The FDA defines a carrier as a “person who owns, leases, or is otherwise ultimately responsible for the use of a motor vehicle or rail vehicle to transport food. The carrier is responsible for all functions assigned to a carrier (as per the heart of the FSMA rule) even if they are performed by other persons, such as a driver that is employed or contracted by a trucking firm. A carrier may also be a receiver or a shipper if the person also performs the functions of those respective persons” as defined in the rule.
Perhaps second only to maneuvering a sharp mountain curve in an ice storm, meeting the FSMA training requirement is currently the scariest and most troublesome concern that transportation professionals are dealing with, according to John Ryan, PhD, a co-founder and principal of Sanitary Cold Chain, Palm Bay, Fl. Sanitary Cold Chain provides food safety training, audit, and, through its trademarked TransCert arm, certification support to carriers, shippers, and receivers in the supply chain.
Whole New Segment
While all other food industry stakeholders have been training their personnel for years, food safety training for the transportation industry has just recently become a whole new important segment of the food chain, Dr. Ryan says.
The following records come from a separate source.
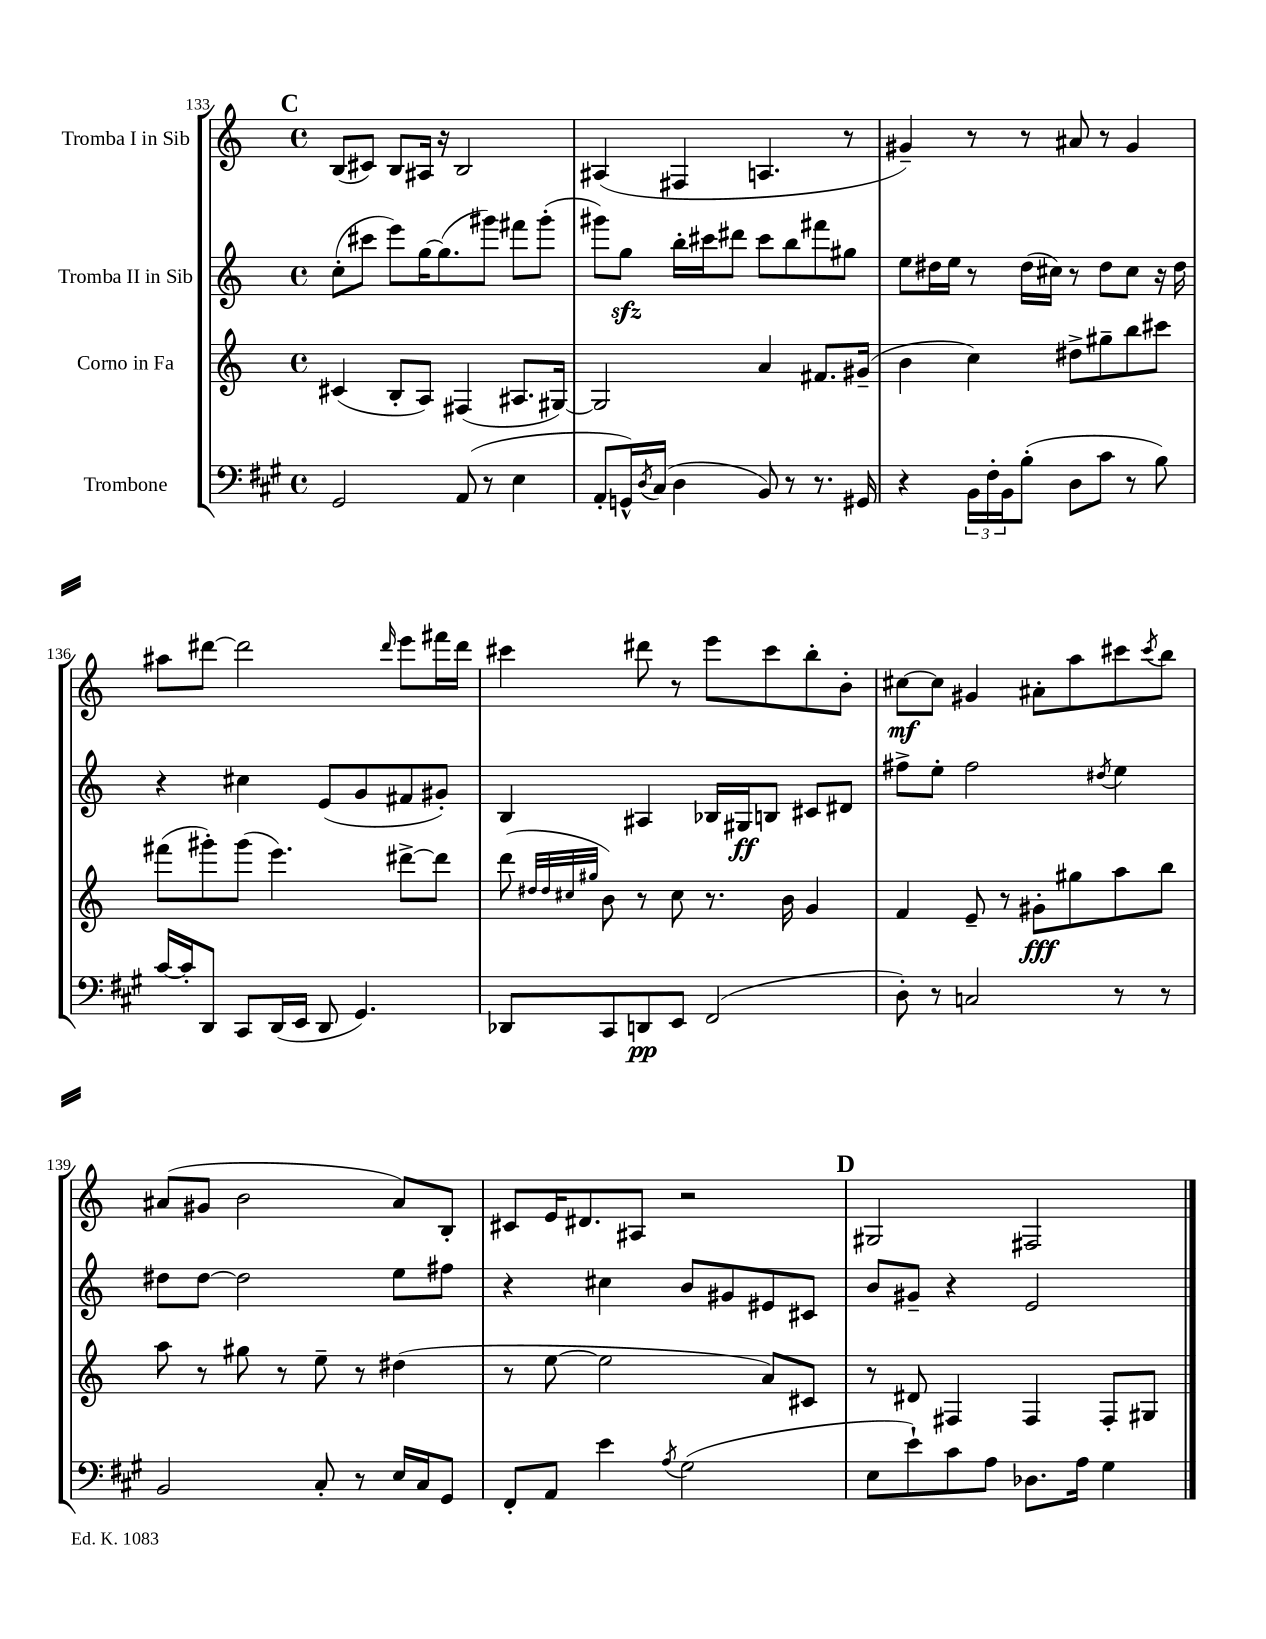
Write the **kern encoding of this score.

**kern	**dynam	**kern	**dynam	**kern	**dynam	**kern	**dynam
*part4	*part4	*part3	*part3	*part2	*part2	*part1	*part1
*staff4	*staff4	*staff3	*staff3	*staff2	*staff2	*staff1	*staff1
*I"Trombone	*	*I"Corno in Fa	*	*I"Tromba II in Sib	*	*I"Tromba I in Sib	*
*clefF4	*	*clefG2	*	*clefG2	*	*clefG2	*
*k[f#c#g#]	*	*k[]	*	*k[]	*	*k[]	*
*M4/4	*	*M4/4	*	*M4/4	*	*M4/4	*
*met(c)	*	*met(c)	*	*met(c)	*	*met(c)	*
!!LO:REH:place=s1:t=C
=133	=133	=133	=133	=133	=133	=133	=133
2GG#/	.	(4c#X/	.	(8cc'\L	.	(8B/L	.
.	.	.	.	8ccc#X\J	.	8c#X/J)	.
.	.	8B'/L	.	8eee\L)	.	8B/L	.
.	.	8A/J)	.	[16gg\K	.	16A#X/Jk	.
.	.	.	.	(8.gg\]	.	16r	.
(8AA/	.	(4F#X/	.	.	.	2B/	.
8r	.	.	.	8ggg#X\J)	.	.	.
4E\	.	8.A#X/L	.	8fff#X\L	.	.	.
.	.	.	.	(8ggg#'\J	.	.	.
.	.	[16G#X/Jk)	.	.	.	.	.
=134	=134	=134	=134	=134	=134	=134	=134
8AA'/L	.	2G#/]	.	8ggg#X\L)	.	(4A#X/	.
16GGn^^/L)	.	.	.	8ggzz\J	.	.	.
8qD/	.	.	.	.	.	.	.
(16C#/JJ	.	.	.	.	.	.	.
4D\	.	.	.	16bb'\LL	.	4F#X/	.
.	.	.	.	16ccc#X\J	.	.	.
.	.	.	.	8ddd#X\J	.	.	.
8BB/)	.	4a/	.	8ccc#\L	.	4.An/	.
8r	.	.	.	8bb\	.	.	.
8.r	.	8.f#X/L	.	8fff#X\	.	.	.
.	.	.	.	8gg#X\J	.	8r	.
16GG#X/	.	(16g#X~/Jk	.	.	.	.	.
=135	=135	=135	=135	=135	=135	=135	=135
4r	.	4b\	.	8ee\L	.	4g#X~/)	.
.	.	.	.	16dd#X\L	.	.	.
.	.	.	.	16ee\JJ	.	.	.
24BB\LL	.	4cc\)	.	8r	.	8r	.
24F#'\	.	.	.	.	.	.	.
24BB\J	.	.	.	.	.	.	.
(8B'\J	.	.	.	(16dd#\LL	.	8r	.
.	.	.	.	16cc#X\JJ)	.	.	.
8D\L	.	8dd#X^\L	.	8r	.	8a#X/	.
8c#\J	.	8gg#X~\	.	8dd#\L	.	8r	.
8r	.	8bb\	.	8cc#\J	.	4g#/	.
8B\)	.	8ccc#X\J	.	16r	.	.	.
.	.	.	.	16dd#\	.	.	.
!!LO:LB:g=z
=136	=136	=136	=136	=136	=136	=136	=136
[16c#/LL	.	(8fff#X\L	.	4r	.	8aa#X\L	.
16c#'/J]	.	.	.	.	.	.	.
8DD/J	.	8ggg#X'\)	.	.	.	[8ddd#X\J	.
8CC#/L	.	(8ggg#\J	.	4cc#X\	.	2ddd#\]	.
(16DD/L	.	4.eee\)	.	.	.	.	.
16EE/JJ	.	.	.	.	.	.	.
8DD/	.	.	.	(8e/L	.	.	.
4.GG#/)	.	.	.	8g/	.	.	.
.	.	.	.	.	.	16qqddd#/	.
.	.	[8ddd#X^\L	.	8f#X/	.	8eee\L	.
.	.	8ddd#\J]	.	8g#X'/J)	.	16fff#X\L	.
.	.	.	.	.	.	16ddd#\JJ	.
=137	=137	=137	=137	=137	=137	=137	=137
8DD-X/L	.	(8ddd\	.	4B/	.	4ccc#X\	.
.	.	32qqdd#X/LLL	.	.	.	.	.
.	.	32qqdd#/	.	.	.	.	.
.	.	32qqcc#X/	.	.	.	.	.
.	.	32qqgg#X/JJJ	.	.	.	.	.
8CC#/	.	8b\)	.	.	.	.	.
8DDn/	pp	8r	.	4A#X/	.	8ddd#X\	.
8EE/J	.	8cc#\	.	.	.	8r	.
(2FF#/	.	8.r	.	16B-X/LL	.	8eee\L	.
.	.	.	.	16G#X/J	ff	.	.
.	.	.	.	8Bn/J	.	8ccc#\	.
.	.	16b\	.	.	.	.	.
.	.	4g/	.	8c#X/L	.	8bb'\	.
.	.	.	.	8d#X/J	.	8b'\J	.
=138	=138	=138	=138	=138	=138	=138	=138
8D'\)	.	4f/	.	8ff#X^\L	.	[8cc#X\L	mf
8r	.	.	.	8ee'\J	.	8cc#\J]	.
2Cn/	.	8e~/	.	2ff#\	.	4g#X/	.
.	.	8r	.	.	.	.	.
.	.	8g#X'\L	fff	.	.	8a#X'\L	.
.	.	8gg#X\	.	.	.	8aa\	.
.	.	.	.	8qdd#X/	.	.	.
8r	.	8aa\	.	4ee\	.	8ccc#X\	.
.	.	.	.	.	.	8qccc#/	.
8r	.	8bb\J	.	.	.	8bb\J	.
!!LO:LB:g=z
=139	=139	=139	=139	=139	=139	=139	=139
2BB/	.	8aa\	.	8dd#X\L	.	(8a#X/L	.
.	.	8r	.	[8dd#\J	.	8g#X/J	.
.	.	8gg#X\	.	2dd#\]	.	2b\	.
.	.	8r	.	.	.	.	.
8C#'/	.	8ee~\	.	.	.	.	.
8r	.	8r	.	.	.	.	.
16E/LL	.	(4dd#X\	.	8ee\L	.	8a#/L)	.
16C#/J	.	.	.	.	.	.	.
8GG#/J	.	.	.	8ff#X\J	.	8B'/J	.
=140	=140	=140	=140	=140	=140	=140	=140
8FF#'/L	.	8r	.	4r	.	8c#X/L	.
8AA/J	.	[8ee\	.	.	.	16e/K	.
.	.	.	.	.	.	8.d#X/	.
4e\	.	2ee\]	.	4cc#X\	.	.	.
.	.	.	.	.	.	8A#X/J	.
8qA/	.	.	.	.	.	.	.
(2G#\	.	.	.	8b/L	.	2r	.
.	.	.	.	8g#X/	.	.	.
.	.	8a/L)	.	8e#X/	.	.	.
.	.	8c#X/J	.	8c#X/J	.	.	.
!!LO:REH:place=s1:t=D
=141	=141	=141	=141	=141	=141	=141	=141
8E\L	.	8r	.	8b/L	.	2G#X/	.
8e`\)	.	8d#X/	.	8g#X~/J	.	.	.
8c#\	.	4F#X/	.	4r	.	.	.
8A\J	.	.	.	.	.	.	.
8.D-X\L	.	4F#/	.	2e/	.	2F#X/	.
16A\Jk	.	.	.	.	.	.	.
4G#\	.	8F#'/L	.	.	.	.	.
.	.	8G#X/J	.	.	.	.	.
==	==	==	==	==	==	==	==
*-	*-	*-	*-	*-	*-	*-	*-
“Until the dawn of FSMA, the trucking industry has not been involved in food safety,” he points out. “They concerned themselves with worker safety, focusing on how many hours one can drive safely. Now, to comply with FSMA, they have to develop food safety training. But FSMA has not been in the faces of the food transportation industry with high pressure. Thus, in the days leading up to the April 5 compliance deadline, the big companies were finally feeling the pressure and were panicking. Not surprisingly, we were hammered with requests for assistance, especially in the six weeks prior to the deadline. Many players in the food transportation industry have been telling us, ‘We don’t know what to do.’ So, we have been doing a lot of handholding.”
Dr. Ryan says his firm has conducted about 100 training webinars for the transportation industry in the last two years. “Now the demand for two-day seminars for 12 to 15 people has been picking up,” he notes.
Sanitary Cold Chain offers the training required by FSMA for all personnel engaged in transportation operations upon hiring and as needed thereafter. Along with webinars and in-person seminars, a third option is download packages companies can use with their employees.
Training certificates are available from Sanitary Cold Chain for completion of its three-hour course that highlights the three required topics, including responsibilities of the carrier under the final rules (1 hour), awareness of potential food safety problems that may occur during food transportation (1 hour), and basic sanitary transportation practices to address those potential problems (1 hour).
“This training is available with and without competency exams,” Dr. Ryan notes, adding that successful completion of such exams is not required to be FSMA compliant.
“We help our clients start planning their transportation food safety programs by showing them how to develop a process and a flow chart,” he relates. “We help them to piece all the components of transportation food safety together and document them. The various steps in the flow charted process include shippers’ product pick up spots, temperature monitoring and control, washing the truck, and the temperature of the wash water, among others. Questions addressed include what materials is the trailer made of and will we use sanitizer?
“One important thing is that we dispel the myths that you do not have to wash trailers after each load,” Dr. Ryan continues. “And we emphasize that you don’t just wash the truck out, rather you have to consider are you getting it clean. We explain follow-up tests, such as ATP (adenosine tri-phosphate) swabs, to determine food residue. The bottom line we stress is that you need to not just move food, but move it without contaminating it. You have to know the food safety rules for the specific products you are carrying, be they frozen food, fish, produce, or whatever, and you must consider the potential hazards for them.”